Et lorsque João Félix marque contre les Wolves lors du match retour, l'illusion revient, mais c'est son seul but en Premier League cette saison-là. Il en marquera sept autres cette saison-là, mais contre le Panathinaikos, Noah et Morecambe, Enzo Maresca l'utilisant principalement dans la Conference League et les Coupes.

De nouveau en disgrâce, il décide de se rendre en Italie pour jouer dans un autre grand club du football européen : l'AC Milan. Et avec Sérgio Conceição avec qui il entretient des relations en dehors du terrain. Mais le résultat n'est pas surprenant : il fait ses débuts en marquant un but (contre la Roma), suscite des espoirs, mais ne convainc pas et peine à s'imposer dans une équipe rossoneri en proie à de grandes difficultés.

Au revoir l'Europe

Renvoyé à Chelsea, João Félix se rend vite compte qu'il ne compte pas pour Maresca. Il ne participe pas à la Coupe du monde des clubs remportée par les Blues et son départ est acquis. Longtemps, un retour au Benfica semble acquis - le joueur l'avoue - jusqu'à ce qu'Al Nassr arrive à la dernière minute.

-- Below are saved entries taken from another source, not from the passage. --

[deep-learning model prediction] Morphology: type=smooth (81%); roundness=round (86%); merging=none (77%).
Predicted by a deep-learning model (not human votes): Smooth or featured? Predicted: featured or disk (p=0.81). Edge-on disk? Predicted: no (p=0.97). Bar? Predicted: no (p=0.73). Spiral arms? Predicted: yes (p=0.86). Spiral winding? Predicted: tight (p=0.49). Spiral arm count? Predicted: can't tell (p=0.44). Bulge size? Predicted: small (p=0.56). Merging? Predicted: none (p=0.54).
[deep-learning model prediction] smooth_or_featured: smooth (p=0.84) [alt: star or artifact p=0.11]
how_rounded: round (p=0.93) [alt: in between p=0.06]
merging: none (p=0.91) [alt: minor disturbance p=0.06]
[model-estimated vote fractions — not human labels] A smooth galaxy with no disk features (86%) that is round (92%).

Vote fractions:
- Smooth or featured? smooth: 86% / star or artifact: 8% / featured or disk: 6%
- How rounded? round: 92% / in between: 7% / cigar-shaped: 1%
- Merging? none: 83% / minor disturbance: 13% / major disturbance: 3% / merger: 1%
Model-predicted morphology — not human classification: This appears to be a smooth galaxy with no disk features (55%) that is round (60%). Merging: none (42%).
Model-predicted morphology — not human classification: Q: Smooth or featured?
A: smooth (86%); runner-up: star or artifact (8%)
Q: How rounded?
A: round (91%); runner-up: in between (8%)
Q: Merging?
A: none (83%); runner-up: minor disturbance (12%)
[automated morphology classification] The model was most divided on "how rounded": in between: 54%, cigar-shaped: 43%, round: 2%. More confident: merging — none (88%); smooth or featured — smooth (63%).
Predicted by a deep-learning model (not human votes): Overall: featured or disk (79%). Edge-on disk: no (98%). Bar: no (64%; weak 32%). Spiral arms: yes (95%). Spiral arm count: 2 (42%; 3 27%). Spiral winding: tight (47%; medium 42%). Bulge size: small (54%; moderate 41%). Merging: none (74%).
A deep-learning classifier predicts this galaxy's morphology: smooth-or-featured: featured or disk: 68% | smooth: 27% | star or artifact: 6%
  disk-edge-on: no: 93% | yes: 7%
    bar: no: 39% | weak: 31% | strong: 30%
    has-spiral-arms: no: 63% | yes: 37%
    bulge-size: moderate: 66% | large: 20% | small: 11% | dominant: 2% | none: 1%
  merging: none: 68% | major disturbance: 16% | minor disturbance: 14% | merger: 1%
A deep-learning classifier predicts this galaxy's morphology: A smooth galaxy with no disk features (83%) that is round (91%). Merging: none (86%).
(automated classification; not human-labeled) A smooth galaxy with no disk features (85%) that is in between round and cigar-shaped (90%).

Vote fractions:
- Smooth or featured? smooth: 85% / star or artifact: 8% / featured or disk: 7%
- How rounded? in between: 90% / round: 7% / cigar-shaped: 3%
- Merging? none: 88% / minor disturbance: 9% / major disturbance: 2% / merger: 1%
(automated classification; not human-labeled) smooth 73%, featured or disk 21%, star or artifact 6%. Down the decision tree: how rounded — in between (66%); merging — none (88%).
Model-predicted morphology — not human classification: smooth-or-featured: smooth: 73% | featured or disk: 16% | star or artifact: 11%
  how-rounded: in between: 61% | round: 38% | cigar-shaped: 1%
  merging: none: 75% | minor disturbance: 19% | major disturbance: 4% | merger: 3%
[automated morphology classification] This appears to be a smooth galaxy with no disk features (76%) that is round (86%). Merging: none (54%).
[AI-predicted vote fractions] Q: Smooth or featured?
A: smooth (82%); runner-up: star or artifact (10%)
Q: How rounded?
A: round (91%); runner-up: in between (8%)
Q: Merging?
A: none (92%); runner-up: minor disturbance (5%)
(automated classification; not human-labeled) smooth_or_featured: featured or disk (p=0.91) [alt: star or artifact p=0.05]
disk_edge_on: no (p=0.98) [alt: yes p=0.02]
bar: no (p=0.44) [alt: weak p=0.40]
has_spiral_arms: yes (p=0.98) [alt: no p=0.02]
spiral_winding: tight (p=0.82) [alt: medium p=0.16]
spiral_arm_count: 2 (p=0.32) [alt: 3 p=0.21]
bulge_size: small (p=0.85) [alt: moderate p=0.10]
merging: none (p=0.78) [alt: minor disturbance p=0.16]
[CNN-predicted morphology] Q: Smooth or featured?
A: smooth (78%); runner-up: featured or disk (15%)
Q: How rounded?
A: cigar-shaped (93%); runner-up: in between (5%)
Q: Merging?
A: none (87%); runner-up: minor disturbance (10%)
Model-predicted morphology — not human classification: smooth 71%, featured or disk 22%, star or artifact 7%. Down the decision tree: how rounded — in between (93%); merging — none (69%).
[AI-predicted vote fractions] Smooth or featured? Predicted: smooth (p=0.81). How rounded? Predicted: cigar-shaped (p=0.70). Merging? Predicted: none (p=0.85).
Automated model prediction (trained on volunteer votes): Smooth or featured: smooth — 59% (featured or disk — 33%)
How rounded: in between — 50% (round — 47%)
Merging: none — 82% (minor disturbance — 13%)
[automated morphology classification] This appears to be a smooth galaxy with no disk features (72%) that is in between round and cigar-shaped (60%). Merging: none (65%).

Avec l'argent du Public Investment Fund (PIF), l'un des partenaires du consortium propriétaire de Chelsea, le club de Riyad a payé la somme demandée par les Londoniens (30 millions d'euros) - ce à quoi Benfica s'est opposé - et a confirmé ce qui semblait acquis depuis longtemps : l'enfant chéri ne brille plus.

Promis au succès dès l'âge de 19 ans et aspirant au titre de Ballon d'or, João Félix a quitté le football européen à 25 ans pour l'Arabie saoudite. Il rejoint Cristiano Ronaldo comme nouveau visage d'Al Nassr, dans un scénario avec moins de pression, moins de regards, pour tenter de réhabiliter une carrière en chute libre.

Il y restera jusqu'en 2027 et s'il ne renouvelle pas, il sera libre à 27 ans. Peut-être trop tard pour réaliser son potentiel, mais encore à temps pour confirmer en Europe une partie du talent qu'il a montré sur les pelouses portugaises.